When I follow a path of not being able to choose, it becomes a habit. When I continuously & consistently allow other people to make my choices for me, my usual choice is to not choose anything for myself. Good choices require confidence and so a lack of confidence inhibits choice.

Being unselfish is the personal attribute of pleasing other people by choosing what you believe is best for them. The best way to please another person is to choose their choice because in that way, they are never displeased by you. Pleasing is the act of abdicating personal choice in favour of someone else’s choice. When I continually choose the best choices for other people, I give away my own authority to choose.

Dementia is a loss of personal choice by default. The default choice is to defer to another’s authority. A loss of choice is technically impossible. All individual human beings have an inherent authority of personal choice. Choice is innate for all human beings, it is what gives us dominion over the animals, unless that is, we abdicate or defer our choice to someone else.

Abdicating my choice and deferring to another’s authority is a choice, even when it does not appear to be a choice, because I believe that I have no other choice.

The problem is, choice is a matter of perspective. When I can see only one choice, I believe that I have no choice. I believe that I need two options to have a choice. When I have two options, I have a dilemma, which is the difficulty that I have in choosing between the two choices. Choosing between the two choices is a choice that I do not appear to have, it is a third choice. In the absence of a third way, I am stuck in a dilemma and seek advice from other people.

When I take another’s advice, I am using their authority of choice instead of my own. Taking someone else’s choice is an abdication of personal authority; even though I am apparently making up my own mind, I am making up my mind with someone else’s version of reality.

Making a choice based on someone else’s version of reality is not always empowered with personal authority and un-empowered choices are seldom experienced to have beneficial outcomes. If it somehow doesn’t feel quite right, it never is.

Beneficial outcomes come from inspired choices because inspired choices are empowered and personally authorised. Making personally inspired choices is the pathway of good mental health, which by definition can never lead to dementia.

Dementia is the eventual consequence of continually making uninspired and disempowered negative choices, which are not worthy of any special purpose. Eventually after a lifetime of making negatively authorised choices, the sub-conscious Id chooses to stop making any conscious choices anymore.

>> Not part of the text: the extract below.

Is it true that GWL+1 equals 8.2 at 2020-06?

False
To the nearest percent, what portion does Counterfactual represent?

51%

When I choose throughout my life, not to make any empowered choices, my disempowerment eventually leads to my inability to make any choice at all. I may not have consciously chosen not to choose but the evidence is that evidently I have always chosen not to choose whenever possible. It is now apparent that after many years of choosing not to choose, I have eventually succeeded.

From a negative sub-conscious perspective, other people making all my choices for me is apparently what I have chosen by default as my choice, for most of my life. In this scenario, dementia is not so much a loss of choice but the loss of the ability to make other people believe that their choice is exactly right for me.

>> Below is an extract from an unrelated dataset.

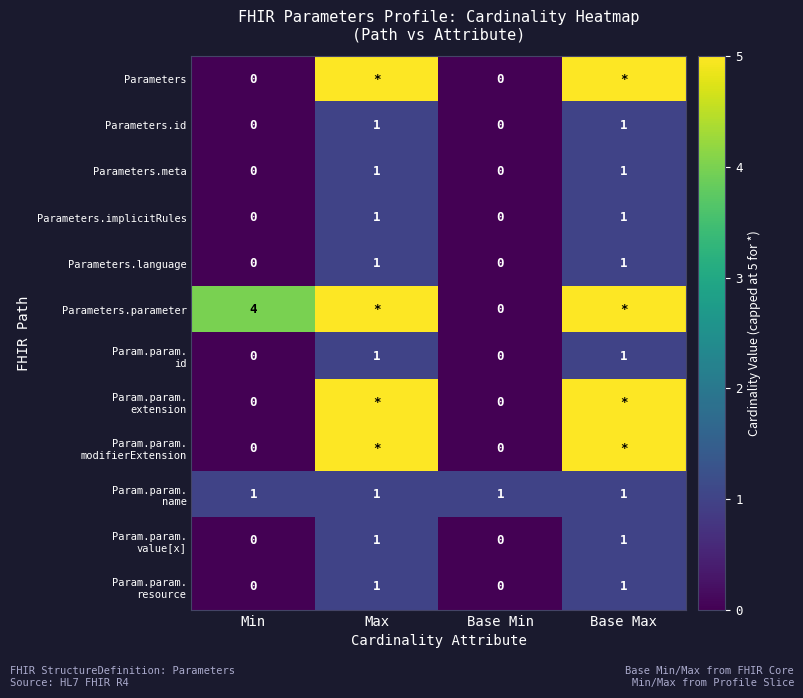

What is the difference between the highest and lowest values at Base Max?

4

Dementia is the gradual awareness that it is no longer possible to make conscious choices for oneself. It is not that one’s choice has been taken away but that it suddenly dawns on someone that they never really have had the ability to make their own choices and they are no longer able to hide that fact from other people.

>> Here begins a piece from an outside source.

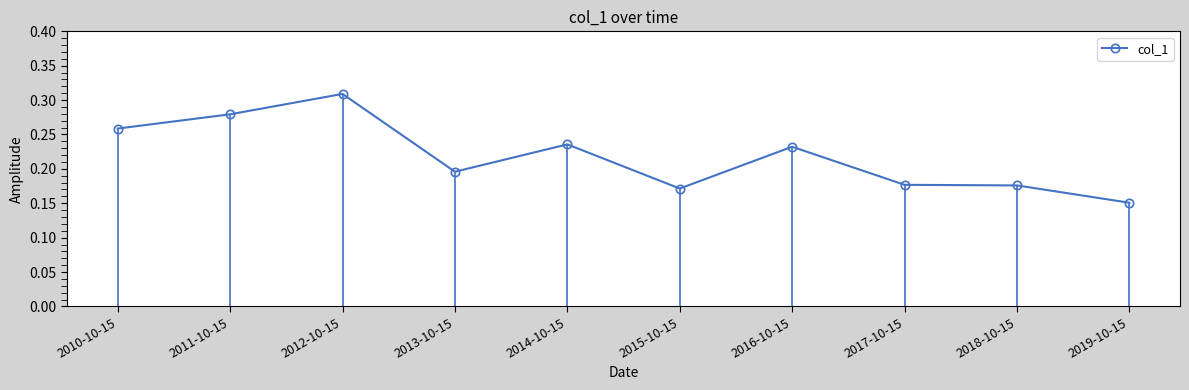

Does the chart display data point markers on the line(s)?

Yes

Making other people’s choices is not being true to myself. It is not true to one’s own personal choice of a unique and individual life path for one’s Self. As with any lie or untruth, eventually other people learn the actual truth and at that point, all personal credibility is lost.

My choice of perspective determines my personal experience of reality. When I choose other people’s choices, I experience other people’s version of my reality. Accepting another’s version of reality is the ultimate fate of everyone who has dementia.